Failure is data, except when it’s not
Aphorism aside — by default, failure isn’t data. If you want to learn from failure, you have to do these three things.
Hey friend 👋
By default, failure isn’t data.
I’m flouting traditional wisdom today. Perhaps it’s because I’m in Paris, and the revolutionary spirit of the French has infected me. Or maybe I’m just a contrarian.
Either way, I come armed with a solution. Here’s how to ensure you always learn from failure.
Read time: 3 minutes.
“Failure is data.”
It’s a common retort to unpleasant news. I’ve certainly said it. It comes from the idea that we can only learn by being wrong before being right. Otherwise, we were right the whole time, and there was nothing to learn.
My honest opinion? Failure is amazing.
It is the foundation of the very science upon which the computer on which I’m writing this was developed, as well as the advances in medicine and healthcare that afford me entering my late thirties with my best years still ahead.
It’s taking us back to the Moon as a springboard to Mars.
But let’s not romanticize failure: it’s uncomfortable, personal, & often public. And, you know what? It should sting, and we should try to avoid it.
Failing sucks!
But therein lies the rub: it’s the only way we can learn.
Unfortunately, we don’t usually learn much from our failures.
It’s not just due to cognitive dissonance, wishful thinking, and post-hoc rationalizations (thought they certainly play a role in the psychology of decision-making).
Mostly, it’s because data is retrospective. It’s proactive.
We get far better data — in quantity and in quality — if we ask the kinds of questions in advance to which need answers, then we do if we just try to interpret a negative result.
In other words, you getter data if you think about failure as failed experiments, and therefore design your behavior as experimentation.
Paradoxically, designing for failure also means we fail less.
It’s a pretty straightforward process. Here are three steps you can follow to fail less, always learn from negative outcomes, and use failure as a ladder of progress.
Step 1: Start with a question.
It’s the simplest thing you can do, but we rarely do it.
When most founders want to try something — a marketing campaign, a social post, a message on a website hero — they do it, intending only to see what happens.
The problem with seeing what happens is that you’ll always succeed — in seeing what happens. But you’ll never learn anything, because you took failure off the table.
You’ll get a number back, but you won’t know what it means, nor how to interpret the result. Is it a good result or a bad result?
Eh… I’ll just go with my gut.
Asking a good question requires specificity:
What’s the one thing you’re testing?
What are the details: who, what, how, and when?
What does failure look like specifically?
Science calls it an hypothesis.
Before setting out to do anything, write down exactly what success looks like, and allow failure to take place.
If you set no bar, you can never miss it, and you never have to face it.
Step 2: Reflect on the failure.
When you fail, ask: “what does this mean”?
The failure is that our expectation was incorrect, but to learn from the miss, we need to dig deeper:
Why did we get the result we did?
What does the change in expectation affect?
How big of a deal is the deviation?
We often won’t know the answers to these questions, but often the next experiment we want to run — the next question we want to ask — comes from this reflection.
It’s not enough to experiment and fail.
If you don’t understand what the failure means, you can’t do anything about it.
Step 3: Transform the data into a change in behaviour.
This is the most important step
Now the part too many skip: what are you going to do differently? Do we pivot or persevere?
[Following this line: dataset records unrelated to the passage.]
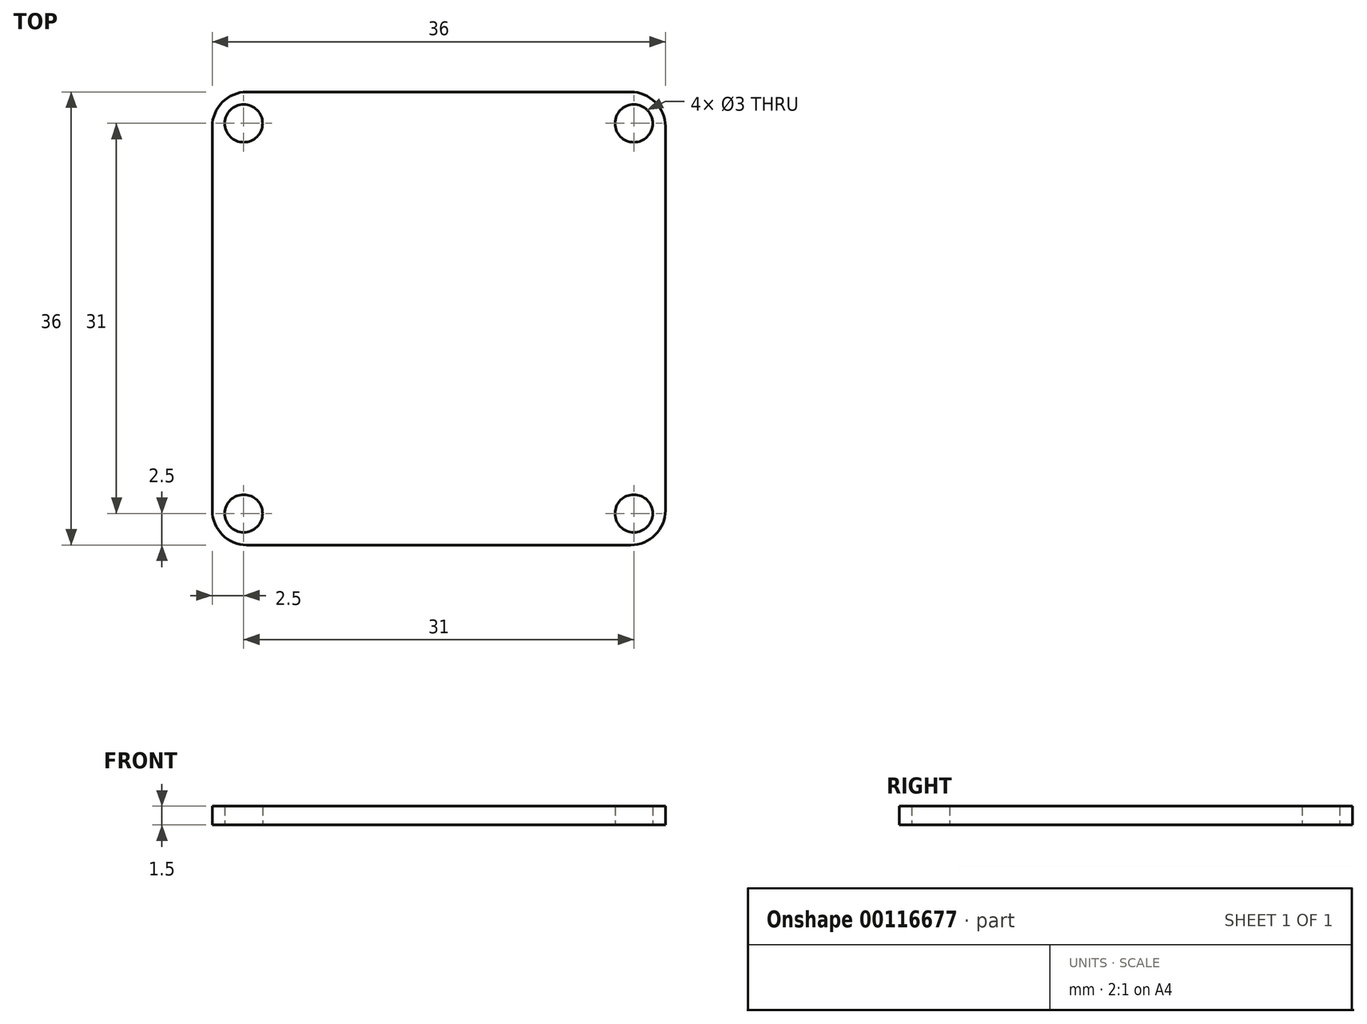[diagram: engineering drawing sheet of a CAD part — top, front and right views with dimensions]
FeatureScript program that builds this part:
annotation { "Feature Type Name" : "Feature", "Feature Type Description" : "" }
export const myFeature = defineFeature(function(context is Context, id is Id, definition is map)
    precondition{}
    {
        {
            var Q0;
            Q0=qCreatedBy(makeId("Top.planeOp"),FACE);
            var sketch = newSketch(context, id + "F0", { "sketchPlane" : qUnion([Q0])});
            skLineSegment(sketch, "E0.bottom", {"start": v(2.75, 0) * mm, "end": v(33.25, 0) * mm});
            skLineSegment(sketch, "E0.top", {"start": v(2.75, 36) * mm, "end": v(33.25, 36) * mm});
            skLineSegment(sketch, "E0.left", {"start": v(0, 2.75) * mm, "end": v(0, 33.25) * mm});
            skLineSegment(sketch, "E0.right", {"start": v(36, 2.75) * mm, "end": v(36, 33.25) * mm});
            skLineSegment(sketch, "E1.0", {"start": v(2.5, 2.5) * mm, "end": v(2.5, 33.5) * mm, "construction": true});
            skLineSegment(sketch, "E1.1", {"start": v(2.5, 2.5) * mm, "end": v(33.5, 2.5) * mm, "construction": true});
            skLineSegment(sketch, "E1.2", {"start": v(33.5, 2.5) * mm, "end": v(33.5, 33.5) * mm, "construction": true});
            skLineSegment(sketch, "E1.3", {"start": v(2.5, 33.5) * mm, "end": v(33.5, 33.5) * mm, "construction": true});
            skCircle(sketch, "E2", {"center": v(2.5, 33.5) * mm, "radius": 1.5 * mm});
            skCircle(sketch, "E3", {"center": v(33.5, 33.5) * mm, "radius": 1.5 * mm});
            skCircle(sketch, "E4", {"center": v(2.5, 2.5) * mm, "radius": 1.5 * mm});
            skCircle(sketch, "E5", {"center": v(33.5, 2.5) * mm, "radius": 1.5 * mm});
            skPoint(sketch, "E6.visualSharp", {"position": v(0, 36) * mm});
            skArc(sketch, "E6.filletArc", {"start": v(2.75, 36) * mm, "mid": v(0.8, 35.2) * mm, "end": v(0, 33.25) * mm});
            skPoint(sketch, "E7.visualSharp", {"position": v(36, 36) * mm});
            skArc(sketch, "E7.filletArc", {"start": v(36, 33.25) * mm, "mid": v(35.2, 35.2) * mm, "end": v(33.25, 36) * mm});
            skPoint(sketch, "E8.visualSharp", {"position": v(36, 0) * mm});
            skArc(sketch, "E8.filletArc", {"start": v(33.25, 0) * mm, "mid": v(35.2, 0.8) * mm, "end": v(36, 2.75) * mm});
            skPoint(sketch, "E9.visualSharp", {"position": v(0, 0) * mm});
            skArc(sketch, "E9.filletArc", {"start": v(0, 2.75) * mm, "mid": v(0.8, 0.8) * mm, "end": v(2.75, 0) * mm});
            skSolve(sketch);
        }
        {
            var Q0;
            Q0 = qSketchRegion(id + "F0", true);
            extrude(context, id + "F1", {"entities" : qUnion([Q0]), "depth" : 1.5 * mm});
        }
    });
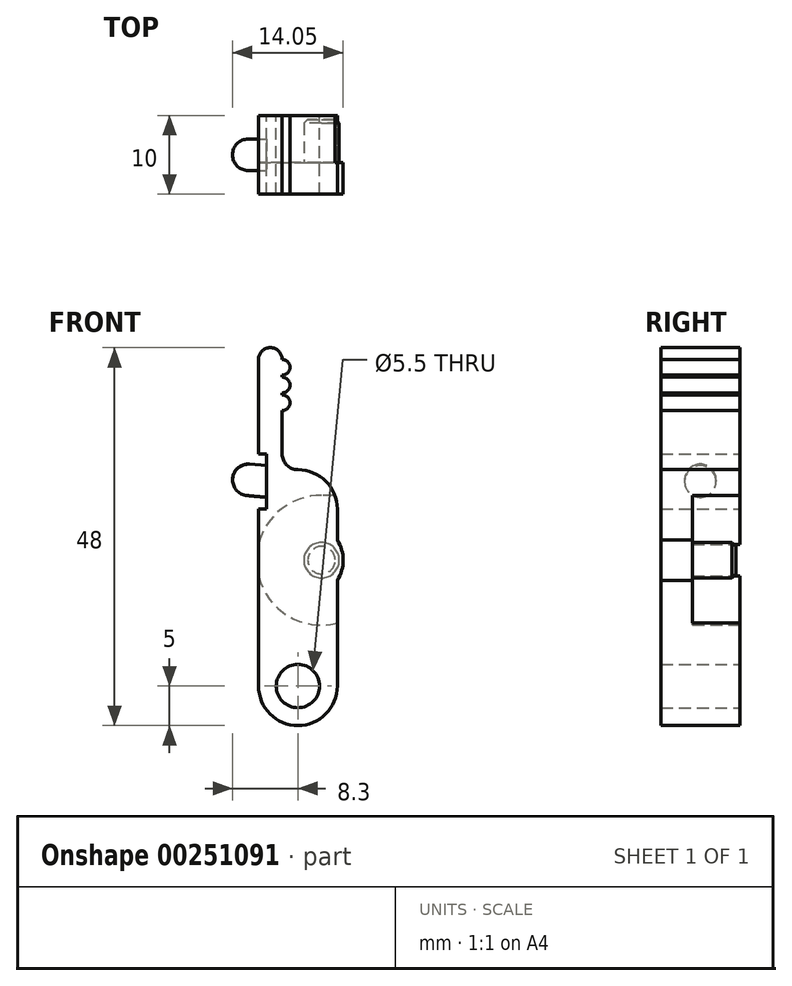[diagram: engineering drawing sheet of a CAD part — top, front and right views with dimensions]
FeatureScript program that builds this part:
annotation { "Feature Type Name" : "Feature", "Feature Type Description" : "" }
export const myFeature = defineFeature(function(context is Context, id is Id, definition is map)
    precondition{}
    {
        {
            var Q0;
            Q0=qCreatedBy(makeId("Front.planeOp"),FACE);
            var sketch = newSketch(context, id + "F0", { "sketchPlane" : qUnion([Q0])});
            skLineSegment(sketch, "E0", {"start": v(-5, 41.5) * mm, "end": v(-5, 29.5) * mm});
            skLineSegment(sketch, "E1", {"start": v(-5, 29.5) * mm, "end": v(-4, 29.5) * mm});
            skLineSegment(sketch, "E2", {"start": v(-4, 29.5) * mm, "end": v(-4, 22.5) * mm});
            skLineSegment(sketch, "E3", {"start": v(-4, 22.5) * mm, "end": v(-5, 22.5) * mm});
            skLineSegment(sketch, "E4", {"start": v(-5, 22.5) * mm, "end": v(-5, 0) * mm});
            skLineSegment(sketch, "E5", {"start": v(5, 0) * mm, "end": v(5, 13.44) * mm});
            skLineSegment(sketch, "E6", {"start": v(5, 18.56) * mm, "end": v(5, 27.5) * mm});
            skArc(sketch, "E7", {"start": v(5, 0) * mm, "mid": v(0, -5) * mm, "end": v(-5, 0) * mm});
            skCircle(sketch, "E8", {"center": v(0, 0) * mm, "radius": 2.75 * mm});
            skPoint(sketch, "E9", {"position": v(-4, 26) * mm});
            skArc(sketch, "E10", {"start": v(-5, 41.5) * mm, "mid": v(-3.5, 43) * mm, "end": v(-2, 41.5) * mm});
            skLineSegment(sketch, "E11", {"start": v(-2, 41.5) * mm, "end": v(-2, 29.5) * mm});
            skLineSegment(sketch, "E12", {"start": v(0, 27.5) * mm, "end": v(5, 27.5) * mm});
            skArc(sketch, "E13", {"start": v(-2, 41.5) * mm, "mid": v(-1, 40.5) * mm, "end": v(-2, 39.5) * mm});
            skArc(sketch, "E14.1.0.0", {"start": v(-2, 39.25) * mm, "mid": v(-1, 38.25) * mm, "end": v(-2, 37.25) * mm});
            skArc(sketch, "E14.2.0.0", {"start": v(-2, 37) * mm, "mid": v(-1, 36) * mm, "end": v(-2, 35) * mm});
            skPoint(sketch, "E15.visualSharp", {"position": v(-2, 27.5) * mm});
            skArc(sketch, "E15.filletArc", {"start": v(-2, 29.5) * mm, "mid": v(-1.41, 28.09) * mm, "end": v(0, 27.5) * mm});
            skCircle(sketch, "E16", {"center": v(1, 16) * mm, "radius": 2.75 * mm, "construction": true});
            skArc(sketch, "E17.0", {"start": v(5, 13.44) * mm, "mid": v(5.75, 16) * mm, "end": v(5, 18.56) * mm});
            skCircle(sketch, "E18", {"center": v(1, 16) * mm, "radius": 8 * mm, "construction": true});
            skSolve(sketch);
        }
        {
            var Q0;
            Q0 = qSketchRegion(id + "F0", true);
            extrude(context, id + "F1", {"entities" : qUnion([Q0]), "endBound" : BoundingType.SYMMETRIC, "depth" : 10 * mm});
        }
        {
            var Q0;
            Q0=qCreatedBy(makeId("Front.planeOp"),FACE);
            var sketch = newSketch(context, id + "F2", { "sketchPlane" : qUnion([Q0])});
            skLineSegment(sketch, "E19.0", {"start": v(-4, 29.5) * mm, "end": v(-4, 22.5) * mm, "construction": true});
            skPoint(sketch, "E20", {"position": v(-4, 26) * mm});
            skLineSegment(sketch, "E21", {"start": v(-3.31, 25.94) * mm, "end": v(-4.6, 26.05) * mm, "construction": true});
            skLineSegment(sketch, "E22", {"start": v(-3.14, 27.93) * mm, "end": v(-6.13, 28.2) * mm});
            skArc(sketch, "E23", {"start": v(-6.13, 28.2) * mm, "mid": v(-7.59, 27.73) * mm, "end": v(-8.3, 26.38) * mm});
            skLineSegment(sketch, "E24", {"start": v(-3.14, 27.93) * mm, "end": v(-3.31, 25.94) * mm});
            skLineSegment(sketch, "E25", {"start": v(-8.3, 26.38) * mm, "end": v(-3.31, 25.94) * mm});
            skLineSegment(sketch, "E26.0", {"start": v(-5, 29.5) * mm, "end": v(-4, 29.5) * mm, "construction": true});
            skLineSegment(sketch, "E26.2", {"start": v(-4, 22.5) * mm, "end": v(-5, 22.5) * mm, "construction": true});
            skLineSegment(sketch, "E27", {"start": v(3.32, 26) * mm, "end": v(-13.3, 26) * mm, "construction": true});
            skSolve(sketch);
        }
        {
            var Q0;
            Q0 = qSketchRegion(id + "F2", true);
            var Q1;
            Q1=sQuery(id+"F2.wireOp",EDGE,"E21");
            revolve(context, id + "F3", {"operationType" : NewBodyOperationType.ADD, "entities" : qUnion([Q0]), "axis" : qUnion([Q1]), "revolveType" : RevolveType.FULL});
        }
        {
            var Q0;
            Q0=qCreatedBy(makeId("Right.planeOp"),FACE);
            cPlane(context, id + "F4", {"entities" : qUnion([Q0]), "cplaneType" : CPlaneType.OFFSET, "offset" : 3 * mm, "width" : 150 * mm, "height" : 150 * mm});
        }
        {
            var Q0;
            Q0=qCreatedBy(id+"F4.planeOp",FACE);
            var sketch = newSketch(context, id + "F5", { "sketchPlane" : qUnion([Q0])});
            skLineSegment(sketch, "E28.bottom", {"start": v(5, 24.25) * mm, "end": v(-1, 24.25) * mm});
            skLineSegment(sketch, "E28.top", {"start": v(5, 7.75) * mm, "end": v(-1, 7.75) * mm, "construction": true});
            skLineSegment(sketch, "E28.left", {"start": v(5, 24.25) * mm, "end": v(5, 16) * mm});
            skLineSegment(sketch, "E28.right", {"start": v(-1, 24.25) * mm, "end": v(-1, 16) * mm});
            skPoint(sketch, "E28.middle", {"position": v(2, 16) * mm});
            skLineSegment(sketch, "E29.0", {"start": v(-5, 13.44) * mm, "end": v(5, 13.44) * mm, "construction": true});
            skLineSegment(sketch, "E29.1", {"start": v(-5, 18.56) * mm, "end": v(5, 18.56) * mm, "construction": true});
            skLineSegment(sketch, "E30", {"start": v(0, 18.56) * mm, "end": v(0, 13.44) * mm, "construction": true});
            skPoint(sketch, "E31", {"position": v(0, 16) * mm});
            skLineSegment(sketch, "E32", {"start": v(-5.76, 16) * mm, "end": v(5.86, 16) * mm, "construction": true});
            skLineSegment(sketch, "E33", {"start": v(-1, 16) * mm, "end": v(-1, 7.75) * mm, "construction": true});
            skLineSegment(sketch, "E34", {"start": v(5, 16) * mm, "end": v(5, 7.75) * mm, "construction": true});
            skLineSegment(sketch, "E35", {"start": v(-1, 16) * mm, "end": v(5, 16) * mm});
            skLineSegment(sketch, "E36", {"start": v(2.35, 31.23) * mm, "end": v(2.35, 5.02) * mm, "construction": true});
            skSolve(sketch);
        }
        {
            var Q0;
            Q0 = qSketchRegion(id + "F5", true);
            var Q1;
            Q1=sQuery(id+"F5.wireOp",EDGE,"E32");
            revolve(context, id + "F6", {"operationType" : NewBodyOperationType.REMOVE, "entities" : qUnion([Q0]), "axis" : qUnion([Q1]), "revolveType" : RevolveType.FULL, "oppositeDirection" : true});
        }
        {
            var Q0;
            Q0 = qSketchRegion(id + "F5", true);
            extrude(context, id + "F7", {"entities" : qUnion([Q0]), "operationType" : NewBodyOperationType.REMOVE, "endBound" : BoundingType.THROUGH_ALL, "depth" : 25 * mm});
        }
        {
            var Q0;
            Q0=makeQuery(id+"F1.opExtrude","SWEPT_EDGE",EDGE,{"disambiguationData":[OSD([sQuery(id+"F0.wireOp",EDGE,"E6"),sQuery(id+"F0.wireOp",EDGE,"E12")])]});
            fillet(context, id + "F8", {"entities" : qUnion([Q0]), "radius" : 5 * mm, "tangentPropagation" : true, "allowEdgeOverflow" : false});
        }
        {
            var Q0;
            {var subQ0=sQuery(id+"F5.wireOp",EDGE,"E28.right");Q0=makeQuery(id+"F7.boolean.opBoolean","MERGE",FACE,{"derivedFrom":[makeQuery(id+"F6.boolean.opBoolean","COPY",FACE,{"derivedFrom":makeQuery(id+"F6.opRevolve","SWEPT_FACE",FACE,{"disambiguationData":[OSD([subQ0])]})}),makeQuery(id+"F7.opExtrude","SWEPT_FACE",FACE,{"disambiguationData":[OSD([subQ0])]})]});}
            var sketch = newSketch(context, id + "F9", { "sketchPlane" : qUnion([Q0])});
            skCircle(sketch, "E37", {"center": v(-3, 16) * mm, "radius": 2.25 * mm});
            skSolve(sketch);
        }
        {
            var Q0;
            Q0 = qSketchRegion(id + "F9", true);
            extrude(context, id + "F10", {"entities" : qUnion([Q0]), "operationType" : NewBodyOperationType.ADD, "depth" : 5.5 * mm});
        }
        {
            var Q0;
            Q0=makeQuery(id+"F10.opExtrude","CAP_EDGE",EDGE,{"disambiguationData":[OSD([sQuery(id+"F9.wireOp",EDGE,"E37")])],"isStart":false});
            chamfer(context, id + "F11", {"entities" : qUnion([Q0]), "width" : .5 * mm, "tangentPropagation" : true});
        }
    });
Do we try something new to achieve the goal, set a different goal, or change the path we’re on entirely? If you don’t do anything differently, there’s no upside, and you’re choosing to fail the same way again in the future.
Bottom line? When it comes to trying new things, never just “see what happens”, because you’ll always succeed…in seeing what happens. But you’ll never learn anything.
This process might sound familiar: it’s build-measure-learn.
Step 1: Measure. Ask a question and run an experiment.
Step 2: Learn. Ask “what does this mean”?
Step 3: Build. Transform the data into action.